- **TO-DO ITEM**
Each entry here is to be restated word for word.

- **DATA SHOWN**
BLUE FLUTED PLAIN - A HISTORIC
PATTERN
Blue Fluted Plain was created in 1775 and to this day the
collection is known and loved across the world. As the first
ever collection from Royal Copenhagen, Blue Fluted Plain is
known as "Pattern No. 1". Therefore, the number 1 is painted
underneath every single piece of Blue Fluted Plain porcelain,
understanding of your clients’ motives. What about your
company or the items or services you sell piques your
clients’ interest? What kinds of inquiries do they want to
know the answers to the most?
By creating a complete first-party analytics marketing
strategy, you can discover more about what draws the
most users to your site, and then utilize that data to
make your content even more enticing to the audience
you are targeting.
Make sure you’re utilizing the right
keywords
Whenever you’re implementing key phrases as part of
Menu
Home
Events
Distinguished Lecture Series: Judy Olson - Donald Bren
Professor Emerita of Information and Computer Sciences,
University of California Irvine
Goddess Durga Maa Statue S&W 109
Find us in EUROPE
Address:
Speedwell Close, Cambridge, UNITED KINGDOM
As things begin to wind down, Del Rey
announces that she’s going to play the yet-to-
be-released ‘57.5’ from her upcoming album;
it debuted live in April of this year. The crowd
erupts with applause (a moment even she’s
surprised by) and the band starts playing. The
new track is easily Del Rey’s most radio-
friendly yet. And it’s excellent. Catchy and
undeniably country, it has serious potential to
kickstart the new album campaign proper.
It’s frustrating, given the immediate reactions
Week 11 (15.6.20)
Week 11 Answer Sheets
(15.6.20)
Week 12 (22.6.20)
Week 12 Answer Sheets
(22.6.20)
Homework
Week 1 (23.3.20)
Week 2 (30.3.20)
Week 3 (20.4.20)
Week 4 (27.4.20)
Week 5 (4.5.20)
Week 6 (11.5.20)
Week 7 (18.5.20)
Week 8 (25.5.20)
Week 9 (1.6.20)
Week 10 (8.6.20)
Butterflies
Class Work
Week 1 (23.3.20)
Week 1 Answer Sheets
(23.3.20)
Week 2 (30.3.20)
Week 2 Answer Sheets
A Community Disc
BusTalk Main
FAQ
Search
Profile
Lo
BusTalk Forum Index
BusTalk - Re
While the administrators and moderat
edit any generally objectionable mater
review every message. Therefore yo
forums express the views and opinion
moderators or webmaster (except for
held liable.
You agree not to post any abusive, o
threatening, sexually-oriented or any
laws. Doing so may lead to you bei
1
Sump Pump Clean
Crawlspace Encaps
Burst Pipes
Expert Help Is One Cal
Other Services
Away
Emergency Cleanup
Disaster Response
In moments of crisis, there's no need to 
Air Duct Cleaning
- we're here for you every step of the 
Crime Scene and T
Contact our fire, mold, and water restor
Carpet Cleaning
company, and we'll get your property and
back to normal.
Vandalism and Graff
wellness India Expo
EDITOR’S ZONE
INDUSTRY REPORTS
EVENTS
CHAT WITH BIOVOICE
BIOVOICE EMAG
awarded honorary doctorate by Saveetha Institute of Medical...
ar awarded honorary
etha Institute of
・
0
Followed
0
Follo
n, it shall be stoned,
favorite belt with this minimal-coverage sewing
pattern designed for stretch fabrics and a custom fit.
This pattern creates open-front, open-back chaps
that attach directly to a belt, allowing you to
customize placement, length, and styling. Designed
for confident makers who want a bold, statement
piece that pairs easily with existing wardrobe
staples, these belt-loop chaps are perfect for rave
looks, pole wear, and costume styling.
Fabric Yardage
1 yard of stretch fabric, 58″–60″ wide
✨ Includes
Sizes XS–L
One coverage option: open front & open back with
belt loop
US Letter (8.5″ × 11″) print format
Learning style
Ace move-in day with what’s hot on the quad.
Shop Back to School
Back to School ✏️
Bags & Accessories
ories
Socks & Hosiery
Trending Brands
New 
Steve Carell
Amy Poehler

- **TASK ANSWER**
BLUE FLUTED PLAIN - A HISTORIC
PATTERN
Blue Fluted Plain was created in 1775 and to this day the
collection is known and loved across the world. As the first
ever collection from Royal Copenhagen, Blue Fluted Plain is
known as "Pattern No. 1". Therefore, the number 1 is painted
underneath every single piece of Blue Fluted Plain porcelain,
understanding of your clients’ motives. What about your
company or the items or services you sell piques your
clients’ interest? What kinds of inquiries do they want to
know the answers to the most?
By creating a complete first-party analytics marketing
strategy, you can discover more about what draws the
most users to your site, and then utilize that data to
make your content even more enticing to the audience
you are targeting.
Make sure you’re utilizing the right
keywords
Whenever you’re implementing key phrases as part of
Menu
Home
Events
Distinguished Lecture Series: Judy Olson - Donald Bren
Professor Emerita of Information and Computer Sciences,
University of California Irvine
Goddess Durga Maa Statue S&W 109
Find us in EUROPE
Address:
Speedwell Close, Cambridge, UNITED KINGDOM
As things begin to wind down, Del Rey
announces that she’s going to play the yet-to-
be-released ‘57.5’ from her upcoming album;
it debuted live in April of this year. The crowd
erupts with applause (a moment even she’s
surprised by) and the band starts playing. The
new track is easily Del Rey’s most radio-
friendly yet. And it’s excellent. Catchy and
undeniably country, it has serious potential to
kickstart the new album campaign proper.
It’s frustrating, given the immediate reactions
Week 11 (15.6.20)
Week 11 Answer Sheets
(15.6.20)
Week 12 (22.6.20)
Week 12 Answer Sheets
(22.6.20)
Homework
Week 1 (23.3.20)
Week 2 (30.3.20)
Week 3 (20.4.20)
Week 4 (27.4.20)
Week 5 (4.5.20)
Week 6 (11.5.20)
Week 7 (18.5.20)
Week 8 (25.5.20)
Week 9 (1.6.20)
Week 10 (8.6.20)
Butterflies
Class Work
Week 1 (23.3.20)
Week 1 Answer Sheets
(23.3.20)
Week 2 (30.3.20)
Week 2 Answer Sheets
A Community Disc
BusTalk Main
FAQ
Search
Profile
Lo
BusTalk Forum Index
BusTalk - Re
While the administrators and moderat
edit any generally objectionable mater
review every message. Therefore yo
forums express the views and opinion
moderators or webmaster (except for
held liable.
You agree not to post any abusive, o
threatening, sexually-oriented or any
laws. Doing so may lead to you bei
1
Sump Pump Clean
Crawlspace Encaps
Burst Pipes
Expert Help Is One Cal
Other Services
Away
Emergency Cleanup
Disaster Response
In moments of crisis, there's no need to 
Air Duct Cleaning
- we're here for you every step of the 
Crime Scene and T
Contact our fire, mold, and water restor
Carpet Cleaning
company, and we'll get your property and
back to normal.
Vandalism and Graff
wellness India Expo
EDITOR’S ZONE
INDUSTRY REPORTS
EVENTS
CHAT WITH BIOVOICE
BIOVOICE EMAG
awarded honorary doctorate by Saveetha Institute of Medical...
ar awarded honorary
etha Institute of
・
0
Followed
0
Follo
n, it shall be stoned,
favorite belt with this minimal-coverage sewing
pattern designed for stretch fabrics and a custom fit.
This pattern creates open-front, open-back chaps
that attach directly to a belt, allowing you to
customize placement, length, and styling. Designed
for confident makers who want a bold, statement
piece that pairs easily with existing wardrobe
staples, these belt-loop chaps are perfect for rave
looks, pole wear, and costume styling.
Fabric Yardage
1 yard of stretch fabric, 58″–60″ wide
✨ Includes
Sizes XS–L
One coverage option: open front & open back with
belt loop
US Letter (8.5″ × 11″) print format
Learning style
Ace move-in day with what’s hot on the quad.
Shop Back to School
Back to School ✏️
Bags & Accessories
ories
Socks & Hosiery
Trending Brands
New 
Steve Carell
Amy Poehler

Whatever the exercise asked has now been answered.